I would love to see a collaboration of plays that look in to all cultures but also gives everyone a chance to see new and exciting talents.

Please forgive me if I have gone way off the subject here, but I tend to be good like that.
Comment by National Theatre Wales on June 7, 2009 at 23:04
Thanks Peter. Am slowly drying everything out and getting onto the boring things like insurance!
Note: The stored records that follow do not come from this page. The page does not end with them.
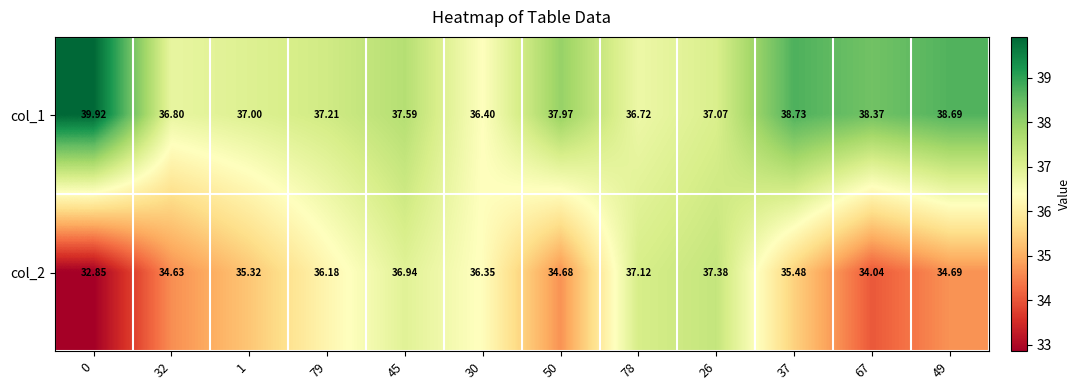

Is the value of col_2 at 1 greater than the value of col_1 at 32?

No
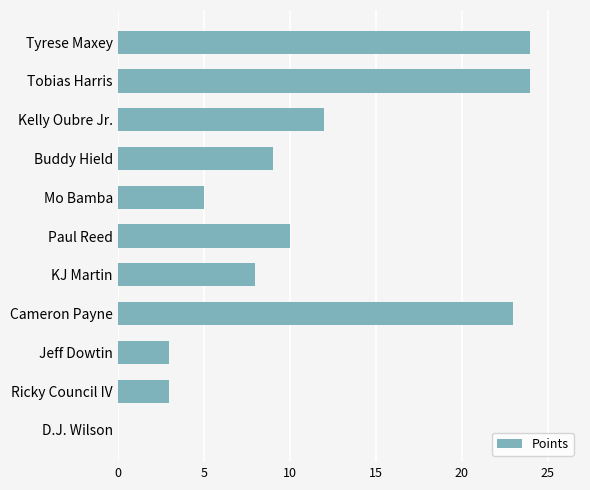

Approximately how many times larger is the value at Tobias Harris compared to Tyrese Maxey?

1.0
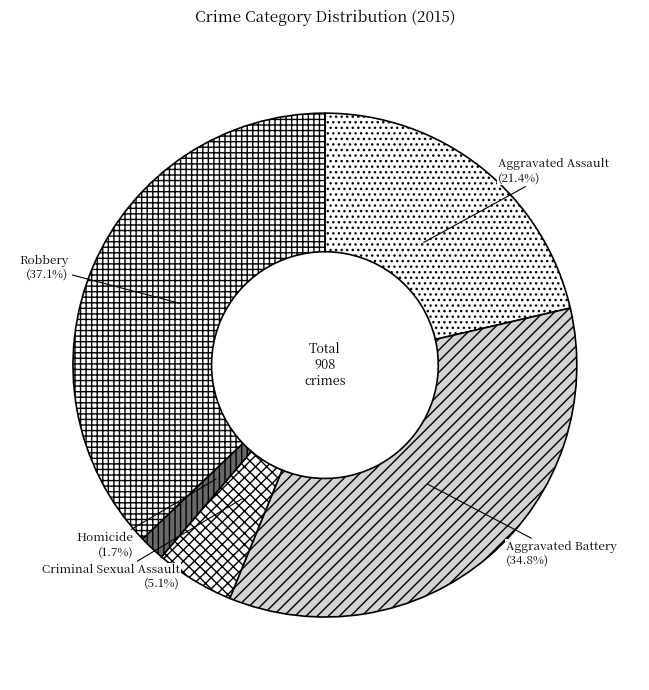

Count the number of slices in the pie.

5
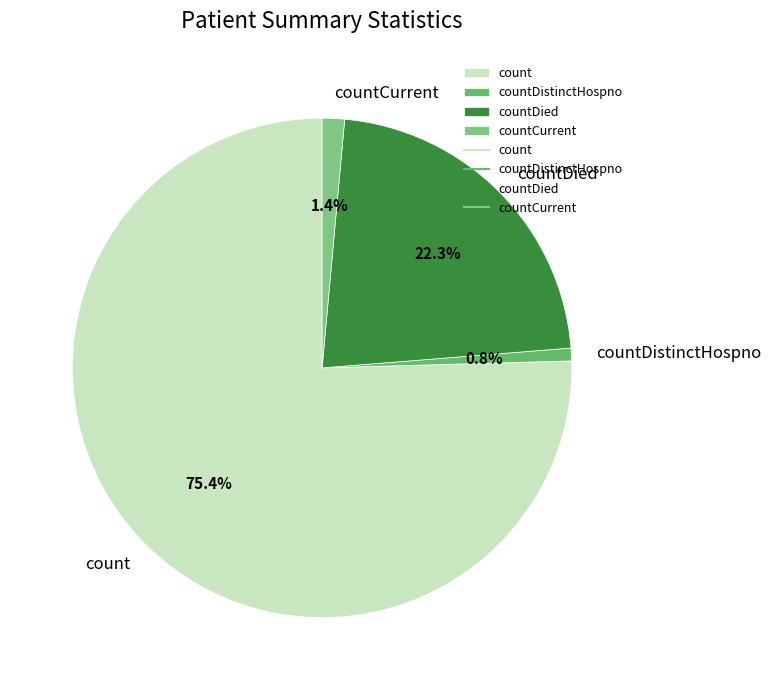

Which slice represents more than half of the pie?

count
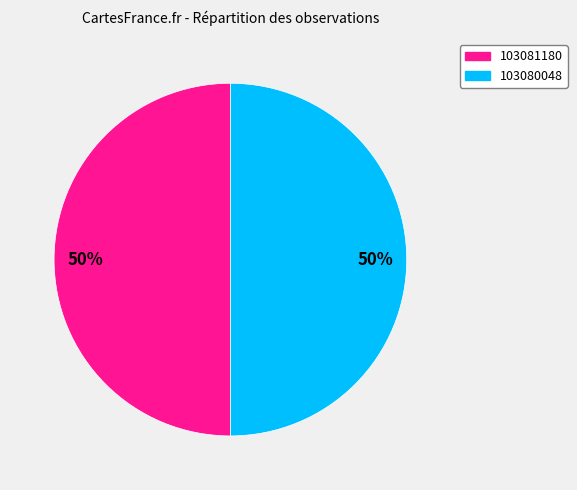

Is it true that 103080048 is 61% of the pie?

False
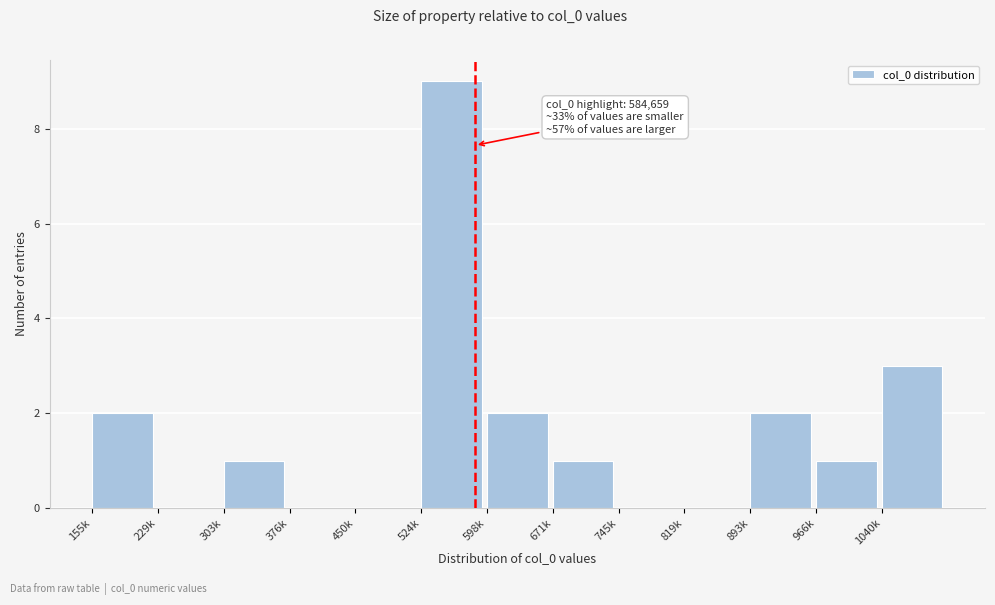

Reading left to right, list all the values displayed in this chart.

155k=2	229k=0	303k=1	376k=0	450k=0	524k=9	598k=2	671k=1	745k=0	819k=0	893k=2	966k=1	1040k=3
Re diversity. Thanks for those useful thoughts. I agree that rural populations can easily get ignored in debates about diversity. This is certainly something we need to work on in our first year. Are there other populations, though, that are not seen in theatre and arts here - and whose stories get told less than rural stories? Cardiff as a city, for example, seems to me to be a lot more diverse than its theatre audiences; and I've yet to see a play here (admittedly after only a few months) that represents the experience of black or Asian communities in Wales. Would be great to hear of any good work that people know of.
Comment by Peter Cox MBE on June 7, 2009 at 21:40
That's harsh John! What a homecoming! And how upsetting losing precious personal collections of art and archive - the things in our lives that carry so many stories and so much meaning. Especially, I think, for theatre makers when each creative project undertaken can seem so transient. Those possessions become iconic fixed points on our life's journey, don't they? And the dark irony of the name of the London project where you were leading a workshop - 'Storm'!

On the cultural diversity side of things two slightly oblique thoughts strike me.

One is the relationship of Wales today to the Welsh Diaspora - both historic and more contemporary. Might that be a starting point for ideas for work created in international partnership? (There are numerous examples and angles on this but I noticed one in particular a few years ago during some research - the number of American Football players in the NFL with Welsh roots in their names.)

The second is the cultural significance of the rural population in Wales - often a forgotten or ignored non-racial grouping. (This, of course, has cross-over issues under the 'What and Where' discussion). How to give this community a voice and a place in NTW's work and the access to a place at the table would be well worth considering.